## INSTRUÇÃO A
Transcreva todas as expressões que aparecem entre aspas no texto sobre o motim militar no Mali.
## INSTRUÇÃO B
Prossiga o texto sobre o motim militar no Mali a partir da última frase apresentada.

## EXCERTO FORNECIDO
****************************************

O secretário-geral da Organização das Nações Unidas (ONU), António Guterres, fez saber, através do seu porta-voz, que está a acompanhar com “profunda preocupação” a situação no Mali, condenando o motim militar que levou à detenção do presidente, foi hoje anunciado.
Guterres “condena veementemente” estas ações, apelando para a “restauração imediata da ordem constitucional” e do “Estado de direito no Mali”.
O secretário-geral da ONU defende também a “libertação imediata” de Ibrahim Boubacar Keita e dos membros do seu Governo.
O Presidente do Mali, Ibrahim Boubacar Keita, e o seu primeiro-ministro, Boubou Cissé, foram detidos por militares hoje ao final da tarde durante uma revolta, afirmou um dos líderes do motim citado pela agência France-Presse.
Os amotinados assumiram o controlo do campo militar e das ruas adjacentes, dirigindo-se então para o centro da capital, segundo um correspondente da AFP.

****************************************

Imagens com caixas delimitadoras
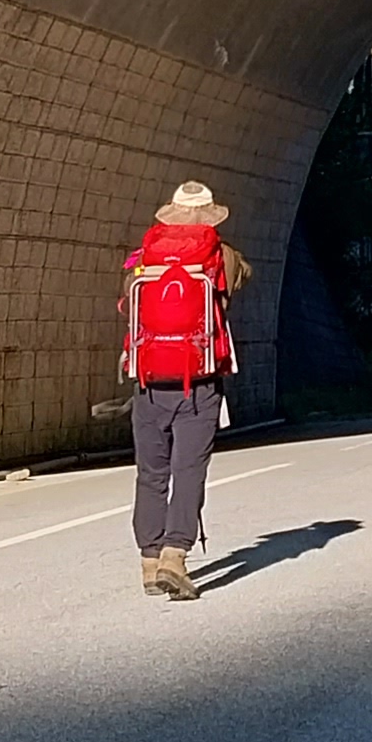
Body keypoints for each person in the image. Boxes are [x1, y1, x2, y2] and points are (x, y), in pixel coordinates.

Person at [123, 180, 248, 599]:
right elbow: (238, 283)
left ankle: (148, 561)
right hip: (199, 383)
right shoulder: (221, 255)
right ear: (209, 216)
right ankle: (175, 555)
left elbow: (126, 305)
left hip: (148, 381)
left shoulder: (144, 257)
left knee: (151, 473)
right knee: (188, 471)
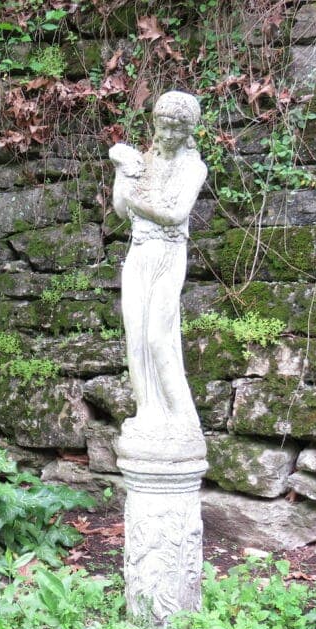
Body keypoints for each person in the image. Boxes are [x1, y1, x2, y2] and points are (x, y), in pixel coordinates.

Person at [110, 91, 207, 462]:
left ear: (187, 132)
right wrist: (123, 172)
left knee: (157, 337)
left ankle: (184, 421)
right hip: (139, 254)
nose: (166, 135)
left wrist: (137, 201)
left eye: (175, 129)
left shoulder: (193, 168)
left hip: (167, 253)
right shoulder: (142, 161)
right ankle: (149, 413)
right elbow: (120, 210)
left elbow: (175, 213)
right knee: (135, 337)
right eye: (162, 127)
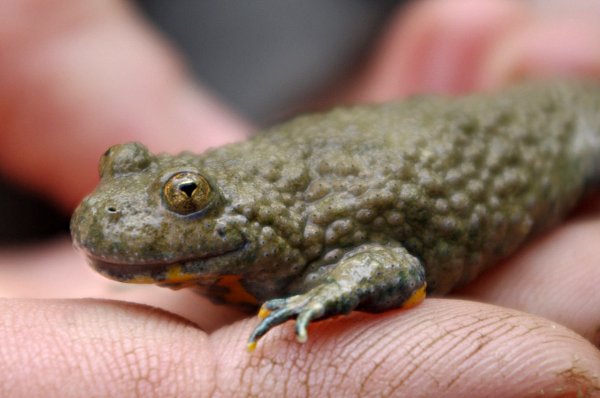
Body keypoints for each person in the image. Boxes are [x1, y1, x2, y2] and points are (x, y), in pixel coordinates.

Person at [1, 0, 599, 395]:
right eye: (116, 168)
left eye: (185, 196)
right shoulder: (270, 226)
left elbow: (391, 265)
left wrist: (323, 298)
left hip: (565, 127)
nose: (108, 205)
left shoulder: (307, 240)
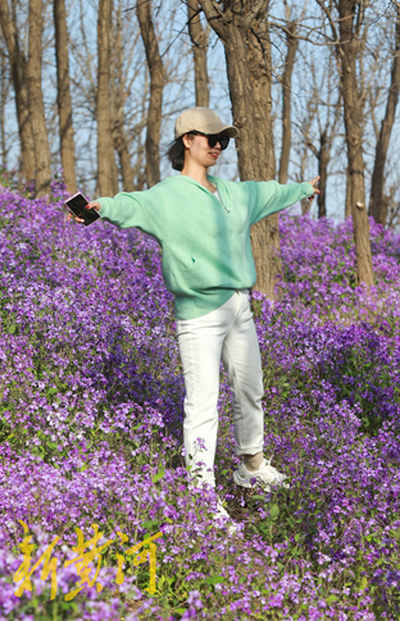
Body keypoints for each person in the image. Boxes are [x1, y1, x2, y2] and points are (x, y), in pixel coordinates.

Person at [69, 107, 320, 524]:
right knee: (203, 404)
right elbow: (130, 205)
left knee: (249, 389)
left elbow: (268, 193)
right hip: (198, 314)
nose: (218, 146)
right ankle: (202, 495)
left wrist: (301, 189)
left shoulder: (233, 193)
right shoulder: (167, 197)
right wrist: (99, 208)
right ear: (187, 140)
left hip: (240, 305)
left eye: (224, 140)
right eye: (211, 138)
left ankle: (251, 467)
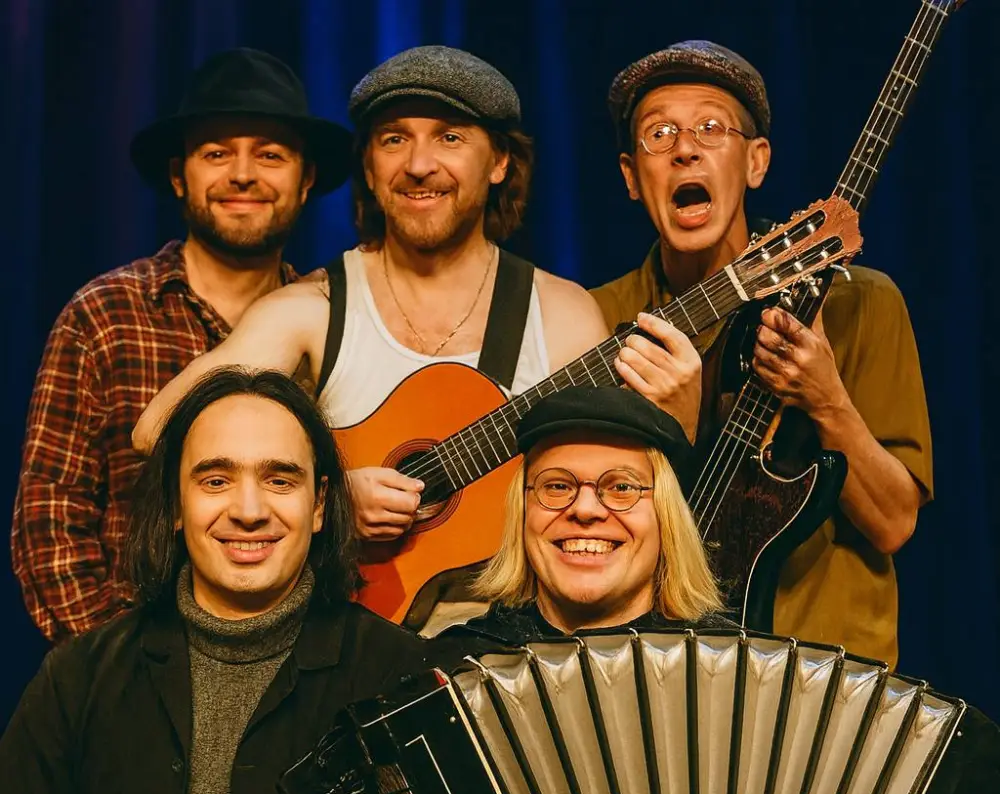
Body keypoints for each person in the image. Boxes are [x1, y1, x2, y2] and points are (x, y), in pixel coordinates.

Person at [273, 385, 997, 794]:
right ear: (522, 513)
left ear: (667, 518)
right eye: (556, 486)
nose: (586, 508)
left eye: (623, 487)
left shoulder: (751, 684)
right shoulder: (441, 684)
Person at [0, 369, 426, 794]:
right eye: (216, 480)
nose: (248, 511)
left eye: (279, 479)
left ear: (318, 506)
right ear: (175, 505)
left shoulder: (397, 680)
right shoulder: (80, 675)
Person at [133, 46, 643, 550]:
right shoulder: (312, 309)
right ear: (369, 167)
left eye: (449, 137)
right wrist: (327, 496)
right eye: (394, 139)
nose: (418, 165)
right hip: (357, 604)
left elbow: (616, 495)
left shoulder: (561, 315)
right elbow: (155, 429)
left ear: (499, 162)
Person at [589, 41, 932, 665]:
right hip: (656, 669)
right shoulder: (595, 319)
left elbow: (893, 524)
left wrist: (827, 401)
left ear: (755, 162)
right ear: (631, 177)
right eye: (659, 134)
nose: (685, 149)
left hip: (822, 674)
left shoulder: (862, 303)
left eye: (711, 128)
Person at [11, 48, 351, 642]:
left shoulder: (335, 325)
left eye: (270, 155)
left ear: (306, 181)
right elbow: (50, 520)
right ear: (178, 176)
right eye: (216, 153)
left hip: (298, 665)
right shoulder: (104, 316)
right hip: (131, 654)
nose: (242, 174)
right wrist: (113, 667)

****************************************

## RESPOSTA AO EXERCÍCIO A
profunda preocupação
condena veementemente
restauração imediata da ordem constitucional
Estado de direito no Mali
libertação imediata

## RESPOSTA AO EXERCÍCIO B
Em Bamako, foram recebidos com aplausos pelos manifestantes que exigem a demissão de Ibrahim Boubacar Keita (IBK).
Um dos catalisadores da atual crise política no Mali foi a invalidação, no final de abril, de 30 resultados das eleições legislativas pelo Tribunal Constitucional, incluindo cerca de uma dezena em favor da maioria parlamentar.
A decisão, aliada a fatores como o clima de instabilidade e insegurança sentido nos últimos anos no centro e norte do país, a estagnação económica e a prolongada corrupção instigaram várias manifestações contra IBK.